The cephalosporin drugs; Cefixime, Ceftriaxone and cefpodoxime were effective antibiotics for the treatment of Neisseria gonorrhea which are responsible to cause endocervical infections. This might be because these agents are expensive and not commonly used. This is in agreement with study done in USA (25), Australian (18) and Romania (21). However, the present study showed a high level of resistance to ciprofloxacin compared to the study in Central African Republic, Cameroon, and Madagascar (26). It will be real that Scientists are worried gonorrhea will soon become untreatable with these antibiotics (25). This leads to conclusion that if the problem won't be attended to on time, it will become very difficult to treat the infection.
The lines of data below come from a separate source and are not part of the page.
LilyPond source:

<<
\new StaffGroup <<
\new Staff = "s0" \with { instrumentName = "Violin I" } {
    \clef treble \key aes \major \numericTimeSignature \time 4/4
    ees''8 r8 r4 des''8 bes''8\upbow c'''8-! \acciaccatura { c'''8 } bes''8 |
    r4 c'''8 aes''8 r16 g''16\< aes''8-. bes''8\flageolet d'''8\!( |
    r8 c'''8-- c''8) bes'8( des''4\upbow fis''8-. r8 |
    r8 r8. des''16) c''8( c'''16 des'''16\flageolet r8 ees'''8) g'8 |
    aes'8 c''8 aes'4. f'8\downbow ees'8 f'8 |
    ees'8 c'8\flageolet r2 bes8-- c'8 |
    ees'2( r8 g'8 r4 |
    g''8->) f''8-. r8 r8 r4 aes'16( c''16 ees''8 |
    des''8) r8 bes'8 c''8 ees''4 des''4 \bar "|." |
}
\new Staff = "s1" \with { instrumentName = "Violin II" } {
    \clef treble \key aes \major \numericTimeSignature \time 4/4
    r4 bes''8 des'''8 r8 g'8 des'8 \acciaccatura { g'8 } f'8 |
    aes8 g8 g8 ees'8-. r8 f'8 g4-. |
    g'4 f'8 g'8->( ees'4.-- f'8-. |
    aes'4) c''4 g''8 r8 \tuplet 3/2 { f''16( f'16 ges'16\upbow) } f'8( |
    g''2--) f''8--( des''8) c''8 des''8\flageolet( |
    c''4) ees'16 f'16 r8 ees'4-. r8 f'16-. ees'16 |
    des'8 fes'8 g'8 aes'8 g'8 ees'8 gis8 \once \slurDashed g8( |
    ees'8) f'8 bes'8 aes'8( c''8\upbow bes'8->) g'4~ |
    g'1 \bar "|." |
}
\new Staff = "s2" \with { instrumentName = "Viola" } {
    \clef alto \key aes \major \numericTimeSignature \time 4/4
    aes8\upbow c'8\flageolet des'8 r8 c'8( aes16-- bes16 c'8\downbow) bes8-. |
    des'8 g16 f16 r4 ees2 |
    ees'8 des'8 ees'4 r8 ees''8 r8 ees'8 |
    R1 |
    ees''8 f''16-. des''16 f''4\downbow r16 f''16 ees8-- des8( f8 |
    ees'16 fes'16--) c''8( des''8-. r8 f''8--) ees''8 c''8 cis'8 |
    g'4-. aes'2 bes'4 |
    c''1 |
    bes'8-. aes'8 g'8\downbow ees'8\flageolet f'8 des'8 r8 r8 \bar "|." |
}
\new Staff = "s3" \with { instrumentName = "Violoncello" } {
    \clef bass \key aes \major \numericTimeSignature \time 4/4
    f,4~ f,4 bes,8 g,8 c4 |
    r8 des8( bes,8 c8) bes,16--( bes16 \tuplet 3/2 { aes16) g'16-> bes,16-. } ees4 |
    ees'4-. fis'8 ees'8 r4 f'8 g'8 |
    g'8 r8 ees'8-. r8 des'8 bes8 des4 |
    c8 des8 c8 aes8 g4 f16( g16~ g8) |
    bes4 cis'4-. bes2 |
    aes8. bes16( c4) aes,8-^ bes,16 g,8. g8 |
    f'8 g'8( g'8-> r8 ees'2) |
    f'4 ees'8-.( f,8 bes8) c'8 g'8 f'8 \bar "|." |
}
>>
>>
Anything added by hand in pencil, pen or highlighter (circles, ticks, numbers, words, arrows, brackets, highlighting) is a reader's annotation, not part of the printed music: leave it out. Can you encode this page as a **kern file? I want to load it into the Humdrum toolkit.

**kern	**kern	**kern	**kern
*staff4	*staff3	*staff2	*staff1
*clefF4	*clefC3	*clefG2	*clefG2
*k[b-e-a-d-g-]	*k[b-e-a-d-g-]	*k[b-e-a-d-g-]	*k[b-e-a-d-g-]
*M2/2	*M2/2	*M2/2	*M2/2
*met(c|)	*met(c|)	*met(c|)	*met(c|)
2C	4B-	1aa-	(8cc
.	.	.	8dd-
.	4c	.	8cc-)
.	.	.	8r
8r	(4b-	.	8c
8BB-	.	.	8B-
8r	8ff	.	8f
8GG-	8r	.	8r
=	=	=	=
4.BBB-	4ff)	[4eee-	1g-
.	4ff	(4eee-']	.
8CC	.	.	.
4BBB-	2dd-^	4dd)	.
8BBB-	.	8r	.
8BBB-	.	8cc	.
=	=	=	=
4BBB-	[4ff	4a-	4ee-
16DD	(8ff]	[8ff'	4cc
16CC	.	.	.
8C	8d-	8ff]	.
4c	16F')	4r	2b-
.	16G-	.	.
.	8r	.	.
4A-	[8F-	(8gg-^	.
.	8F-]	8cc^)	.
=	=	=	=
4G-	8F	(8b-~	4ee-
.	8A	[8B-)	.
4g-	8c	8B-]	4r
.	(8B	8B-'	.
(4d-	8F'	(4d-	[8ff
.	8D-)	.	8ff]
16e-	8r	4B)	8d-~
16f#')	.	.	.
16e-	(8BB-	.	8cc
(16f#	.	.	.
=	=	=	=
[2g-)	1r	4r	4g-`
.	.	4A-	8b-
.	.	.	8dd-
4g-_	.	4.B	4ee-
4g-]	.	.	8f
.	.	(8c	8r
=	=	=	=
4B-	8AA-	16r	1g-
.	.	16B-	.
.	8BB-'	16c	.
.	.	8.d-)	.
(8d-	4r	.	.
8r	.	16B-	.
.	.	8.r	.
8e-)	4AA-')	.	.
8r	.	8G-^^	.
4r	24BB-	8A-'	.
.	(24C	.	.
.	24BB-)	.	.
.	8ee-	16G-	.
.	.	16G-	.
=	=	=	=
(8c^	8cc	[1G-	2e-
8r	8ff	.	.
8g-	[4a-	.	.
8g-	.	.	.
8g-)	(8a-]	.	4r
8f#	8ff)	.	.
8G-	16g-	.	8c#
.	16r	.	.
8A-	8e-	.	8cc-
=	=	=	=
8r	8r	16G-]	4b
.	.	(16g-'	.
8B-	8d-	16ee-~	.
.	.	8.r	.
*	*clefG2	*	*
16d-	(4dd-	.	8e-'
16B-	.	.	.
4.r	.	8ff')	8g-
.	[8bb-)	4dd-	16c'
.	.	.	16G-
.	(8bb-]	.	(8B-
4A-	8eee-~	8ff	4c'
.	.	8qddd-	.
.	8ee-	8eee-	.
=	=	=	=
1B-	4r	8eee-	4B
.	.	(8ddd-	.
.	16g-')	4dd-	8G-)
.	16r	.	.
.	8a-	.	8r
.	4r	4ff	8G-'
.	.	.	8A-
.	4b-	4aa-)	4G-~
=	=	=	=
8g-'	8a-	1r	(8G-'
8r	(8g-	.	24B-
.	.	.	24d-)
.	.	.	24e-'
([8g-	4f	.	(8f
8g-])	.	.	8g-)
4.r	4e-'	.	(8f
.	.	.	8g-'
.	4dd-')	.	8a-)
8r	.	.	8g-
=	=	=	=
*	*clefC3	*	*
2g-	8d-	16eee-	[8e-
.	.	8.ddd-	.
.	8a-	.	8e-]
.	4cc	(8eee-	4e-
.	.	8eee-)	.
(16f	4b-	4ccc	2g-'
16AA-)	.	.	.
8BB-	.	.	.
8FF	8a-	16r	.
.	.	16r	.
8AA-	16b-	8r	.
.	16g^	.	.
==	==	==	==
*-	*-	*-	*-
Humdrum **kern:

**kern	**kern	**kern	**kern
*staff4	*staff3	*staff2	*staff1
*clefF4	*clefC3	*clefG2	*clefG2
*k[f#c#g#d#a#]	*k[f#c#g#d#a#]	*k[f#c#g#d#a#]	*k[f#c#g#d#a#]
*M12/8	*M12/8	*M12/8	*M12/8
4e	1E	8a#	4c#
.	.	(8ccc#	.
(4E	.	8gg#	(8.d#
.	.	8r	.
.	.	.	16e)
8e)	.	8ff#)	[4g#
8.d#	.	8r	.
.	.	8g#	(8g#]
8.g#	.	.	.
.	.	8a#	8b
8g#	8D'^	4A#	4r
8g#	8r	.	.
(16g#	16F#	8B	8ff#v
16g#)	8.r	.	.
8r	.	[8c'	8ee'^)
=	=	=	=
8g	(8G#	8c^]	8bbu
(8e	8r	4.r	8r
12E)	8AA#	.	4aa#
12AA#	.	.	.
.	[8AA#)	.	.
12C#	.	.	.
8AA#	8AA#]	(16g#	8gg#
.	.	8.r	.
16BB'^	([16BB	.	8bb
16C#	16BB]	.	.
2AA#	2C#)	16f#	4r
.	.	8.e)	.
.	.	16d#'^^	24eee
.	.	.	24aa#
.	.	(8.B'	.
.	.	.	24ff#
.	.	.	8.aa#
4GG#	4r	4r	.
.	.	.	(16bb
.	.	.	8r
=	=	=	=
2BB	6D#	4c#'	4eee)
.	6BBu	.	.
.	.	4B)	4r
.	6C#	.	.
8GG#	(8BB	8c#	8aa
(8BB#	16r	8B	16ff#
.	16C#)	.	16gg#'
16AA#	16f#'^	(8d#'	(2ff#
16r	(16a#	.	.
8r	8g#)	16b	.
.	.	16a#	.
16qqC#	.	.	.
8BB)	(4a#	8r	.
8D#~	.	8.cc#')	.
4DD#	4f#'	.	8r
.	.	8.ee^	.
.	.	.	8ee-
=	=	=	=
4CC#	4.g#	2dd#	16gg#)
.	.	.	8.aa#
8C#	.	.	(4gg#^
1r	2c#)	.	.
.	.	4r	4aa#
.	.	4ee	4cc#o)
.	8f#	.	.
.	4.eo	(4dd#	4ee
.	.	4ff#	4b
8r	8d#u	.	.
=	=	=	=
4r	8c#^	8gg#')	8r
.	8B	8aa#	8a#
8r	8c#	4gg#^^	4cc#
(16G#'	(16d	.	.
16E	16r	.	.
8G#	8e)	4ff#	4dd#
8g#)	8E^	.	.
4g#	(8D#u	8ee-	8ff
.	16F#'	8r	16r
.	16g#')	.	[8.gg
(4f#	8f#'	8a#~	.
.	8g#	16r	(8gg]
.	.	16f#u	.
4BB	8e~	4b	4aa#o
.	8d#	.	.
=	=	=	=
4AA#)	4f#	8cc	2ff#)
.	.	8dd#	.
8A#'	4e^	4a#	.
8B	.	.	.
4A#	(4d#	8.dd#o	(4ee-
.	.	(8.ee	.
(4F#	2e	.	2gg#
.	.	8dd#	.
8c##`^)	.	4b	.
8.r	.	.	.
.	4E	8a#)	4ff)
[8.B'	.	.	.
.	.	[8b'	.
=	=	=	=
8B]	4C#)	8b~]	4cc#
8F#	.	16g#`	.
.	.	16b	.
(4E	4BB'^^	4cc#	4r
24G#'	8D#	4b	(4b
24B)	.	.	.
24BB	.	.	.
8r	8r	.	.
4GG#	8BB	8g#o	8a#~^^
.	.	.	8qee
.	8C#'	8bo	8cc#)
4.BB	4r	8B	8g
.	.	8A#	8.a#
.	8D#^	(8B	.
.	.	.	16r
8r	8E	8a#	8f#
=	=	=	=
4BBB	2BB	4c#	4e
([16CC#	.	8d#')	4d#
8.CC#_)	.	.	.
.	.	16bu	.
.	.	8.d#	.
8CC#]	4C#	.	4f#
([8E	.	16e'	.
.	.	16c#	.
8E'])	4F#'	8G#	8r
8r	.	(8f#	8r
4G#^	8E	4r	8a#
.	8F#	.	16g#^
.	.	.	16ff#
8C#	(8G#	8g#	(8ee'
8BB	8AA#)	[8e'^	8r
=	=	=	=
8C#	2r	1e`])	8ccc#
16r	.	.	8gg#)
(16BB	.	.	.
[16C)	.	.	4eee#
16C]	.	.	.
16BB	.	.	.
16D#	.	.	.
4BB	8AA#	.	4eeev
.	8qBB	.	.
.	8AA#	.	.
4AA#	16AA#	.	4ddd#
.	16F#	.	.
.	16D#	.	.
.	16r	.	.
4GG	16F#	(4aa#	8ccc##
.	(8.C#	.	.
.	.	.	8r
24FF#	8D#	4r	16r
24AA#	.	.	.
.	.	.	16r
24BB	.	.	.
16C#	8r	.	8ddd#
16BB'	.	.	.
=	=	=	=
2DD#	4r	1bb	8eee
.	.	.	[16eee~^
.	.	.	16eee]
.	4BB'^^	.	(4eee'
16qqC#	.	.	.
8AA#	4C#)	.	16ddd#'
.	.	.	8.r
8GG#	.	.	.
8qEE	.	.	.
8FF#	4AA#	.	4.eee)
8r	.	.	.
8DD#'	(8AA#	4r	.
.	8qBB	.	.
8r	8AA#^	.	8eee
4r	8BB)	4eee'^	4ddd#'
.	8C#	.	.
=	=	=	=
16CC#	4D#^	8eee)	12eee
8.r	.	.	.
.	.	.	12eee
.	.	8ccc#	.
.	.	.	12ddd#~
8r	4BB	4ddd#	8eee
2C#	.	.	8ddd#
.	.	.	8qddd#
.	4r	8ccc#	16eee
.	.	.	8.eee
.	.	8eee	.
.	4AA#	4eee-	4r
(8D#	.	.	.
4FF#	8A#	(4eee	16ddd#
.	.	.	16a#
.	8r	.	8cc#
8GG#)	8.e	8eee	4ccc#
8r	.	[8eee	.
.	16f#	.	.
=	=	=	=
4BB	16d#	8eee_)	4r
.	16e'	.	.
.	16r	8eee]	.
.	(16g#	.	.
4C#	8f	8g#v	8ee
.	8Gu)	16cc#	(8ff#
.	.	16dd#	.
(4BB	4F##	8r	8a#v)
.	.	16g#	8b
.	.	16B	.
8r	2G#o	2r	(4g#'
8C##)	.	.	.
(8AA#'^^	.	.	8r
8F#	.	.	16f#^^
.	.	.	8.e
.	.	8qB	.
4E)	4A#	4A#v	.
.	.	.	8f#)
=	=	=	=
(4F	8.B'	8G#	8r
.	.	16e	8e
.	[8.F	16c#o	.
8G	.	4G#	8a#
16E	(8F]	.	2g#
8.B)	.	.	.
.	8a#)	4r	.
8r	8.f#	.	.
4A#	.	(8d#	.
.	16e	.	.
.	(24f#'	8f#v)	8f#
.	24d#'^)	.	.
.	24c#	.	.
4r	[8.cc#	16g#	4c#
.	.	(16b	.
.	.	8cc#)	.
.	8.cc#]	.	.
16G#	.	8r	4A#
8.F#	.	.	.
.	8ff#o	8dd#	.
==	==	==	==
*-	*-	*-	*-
In conclusion despite low rates of gonorrhea infection, it is important to focus on high-risk populations (reproductive age group) because of the great physical and emotional costs of the disease. Future studies should focus on identifying behavioral or environmental factors to address differences in predictors within groups. Future studies to assess the resistance trends in Ethiopia and to allow timely revision of treatment protocols are highly recommended.
Acknowledgements
We wish to thank the staff of gynecology OPD for their support in identifying the target patients with careful clinical examination and sample collection also for their dedicated follow up and treatment of infected women. We thank EHNRI especially Mr. Surafel who supplied us control strains and other kits.
We greatly acknowledge the financial assistance of Addis Ababa University for covering the research.
We gratefully acknowledge Mr. Getahun Hailemeskel, head of Department of medical laboratory of Hawassa Referral Hospital and other staff of Hawassa referral hospital for their unreserved technical support and in facilitating good working environment.